• [Document segment]
This opinion will be unpublished and

may not be cited except as provided by

Minn. Stat. § 480A.08, subd. 3 (2002).







State of Minnesota,





Christopher Todd Birkeland,




Filed November 25, 2003

Reversed and remanded
Klaphake, Judge


Hennepin County District Court

File No. 03024011



Mike Hatch, Attorney General, 1800 NCL Tower, 445 Minnesota Street, St. Paul, MN  55101-2134; and


Jay M. Heffern, City Attorney, Jennifer Saunders, Paula Kruchowski, Assistant City Attorneys, Minneapolis City Attorney’s Office, 300 Metropolitan Centre, 333 South Seventh Street, Minneapolis, MN  55402 (for appellant)


Douglas T. Kans, 1690 Interchange Tower, 600 South Highway 169, Minneapolis, MN  55426 (for respondent)


            Considered and decided by Klaphake, Presiding Judge, Willis, Judge, and Anderson, Judge.


U N P U B L I S H E D   O P I N I O N


            The State of Minnesota appeals from the district court’s order dismissing a fourth-degree driving while impaired charge against respondent Christopher Todd Birkeland.  The state argues that the district court erred in determining that the stop of Birkeland’s vehicle was unlawful, where the officer testified that he effectuated the stop after observing the vehicle hesitate at a stoplight and then quickly accelerate when the light turned green and after observing a passenger extend his arms and head outside of the vehicle.  The state further argues that the district court erred in construing a city ordinance that prohibits extension of “any part of the body” outside a vehicle as referring only to the torso, not the head or arms.

• [Required tasks]
[1] How does the court opinion say the district court construed the city ordinance's phrase "any part of the body"?
[2] Repeat the stretch of the court opinion from "U N P U B L" through "head or arms.".

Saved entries
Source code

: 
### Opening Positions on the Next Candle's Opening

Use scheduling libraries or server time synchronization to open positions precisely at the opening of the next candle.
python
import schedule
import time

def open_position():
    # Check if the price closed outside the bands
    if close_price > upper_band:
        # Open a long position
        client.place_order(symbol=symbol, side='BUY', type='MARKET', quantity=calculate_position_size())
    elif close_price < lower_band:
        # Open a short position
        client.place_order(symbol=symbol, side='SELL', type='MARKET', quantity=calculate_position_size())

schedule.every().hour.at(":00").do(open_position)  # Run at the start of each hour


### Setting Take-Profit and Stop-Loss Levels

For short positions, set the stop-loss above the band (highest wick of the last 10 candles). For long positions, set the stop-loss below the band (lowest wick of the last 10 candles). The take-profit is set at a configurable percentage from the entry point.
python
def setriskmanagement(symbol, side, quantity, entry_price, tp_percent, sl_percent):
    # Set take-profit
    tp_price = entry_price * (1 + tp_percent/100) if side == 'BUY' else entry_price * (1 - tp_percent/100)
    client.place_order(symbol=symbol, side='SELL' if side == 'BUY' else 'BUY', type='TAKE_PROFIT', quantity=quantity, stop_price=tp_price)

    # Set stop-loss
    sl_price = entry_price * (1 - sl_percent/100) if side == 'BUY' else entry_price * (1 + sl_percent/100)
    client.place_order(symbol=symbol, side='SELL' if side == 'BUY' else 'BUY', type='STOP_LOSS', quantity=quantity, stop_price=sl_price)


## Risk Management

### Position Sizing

...

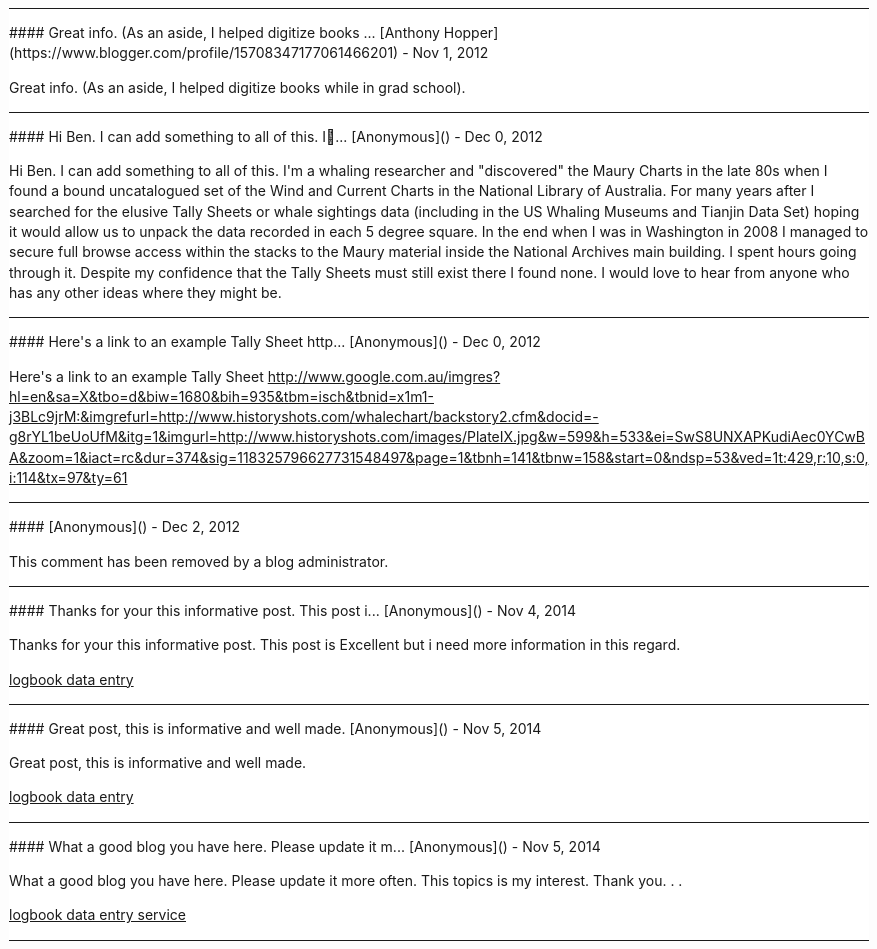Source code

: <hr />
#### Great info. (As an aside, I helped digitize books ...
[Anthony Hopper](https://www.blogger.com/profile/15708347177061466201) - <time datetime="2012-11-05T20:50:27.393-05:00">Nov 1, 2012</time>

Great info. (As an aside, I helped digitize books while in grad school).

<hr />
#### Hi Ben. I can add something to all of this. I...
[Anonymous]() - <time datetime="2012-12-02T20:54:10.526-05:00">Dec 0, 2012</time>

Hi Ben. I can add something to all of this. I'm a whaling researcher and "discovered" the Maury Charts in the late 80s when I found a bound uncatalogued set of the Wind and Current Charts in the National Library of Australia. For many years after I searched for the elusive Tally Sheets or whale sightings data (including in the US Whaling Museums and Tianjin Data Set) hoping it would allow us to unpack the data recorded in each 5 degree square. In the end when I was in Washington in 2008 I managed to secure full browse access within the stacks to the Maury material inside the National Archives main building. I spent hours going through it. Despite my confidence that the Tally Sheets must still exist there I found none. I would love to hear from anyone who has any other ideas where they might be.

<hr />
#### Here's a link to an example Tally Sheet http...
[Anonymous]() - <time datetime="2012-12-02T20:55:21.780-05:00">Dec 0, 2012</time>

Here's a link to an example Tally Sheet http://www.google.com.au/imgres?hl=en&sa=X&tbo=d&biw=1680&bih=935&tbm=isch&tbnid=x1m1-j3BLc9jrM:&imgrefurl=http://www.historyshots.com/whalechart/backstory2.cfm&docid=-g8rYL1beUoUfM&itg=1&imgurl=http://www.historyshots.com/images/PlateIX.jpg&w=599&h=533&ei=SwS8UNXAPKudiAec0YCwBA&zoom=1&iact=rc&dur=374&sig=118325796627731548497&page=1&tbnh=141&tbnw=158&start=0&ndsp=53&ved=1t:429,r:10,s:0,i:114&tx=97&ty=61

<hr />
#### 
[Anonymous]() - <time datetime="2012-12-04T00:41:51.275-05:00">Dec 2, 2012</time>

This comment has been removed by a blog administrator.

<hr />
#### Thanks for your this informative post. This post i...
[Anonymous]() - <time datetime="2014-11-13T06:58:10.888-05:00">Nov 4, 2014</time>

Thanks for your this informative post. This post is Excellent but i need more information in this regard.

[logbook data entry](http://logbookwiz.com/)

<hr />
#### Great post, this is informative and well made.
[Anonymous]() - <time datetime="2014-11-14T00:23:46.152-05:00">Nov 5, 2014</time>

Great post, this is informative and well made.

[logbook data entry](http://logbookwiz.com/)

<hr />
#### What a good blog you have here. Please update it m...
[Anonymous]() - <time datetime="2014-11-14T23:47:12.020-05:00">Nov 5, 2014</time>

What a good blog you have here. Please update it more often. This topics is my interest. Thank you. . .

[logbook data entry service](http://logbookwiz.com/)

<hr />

• [Expected results]
[1] As referring only to the torso, not the head or arms.

[2]
U N P U B L I S H E D   O P I N I O N


            The State of Minnesota appeals from the district court’s order dismissing a fourth-degree driving while impaired charge against respondent Christopher Todd Birkeland.  The state argues that the district court erred in determining that the stop of Birkeland’s vehicle was unlawful, where the officer testified that he effectuated the stop after observing the vehicle hesitate at a stoplight and then quickly accelerate when the light turned green and after observing a passenger extend his arms and head outside of the vehicle.  The state further argues that the district court erred in construing a city ordinance that prohibits extension of “any part of the body” outside a vehicle as referring only to the torso, not the head or arms.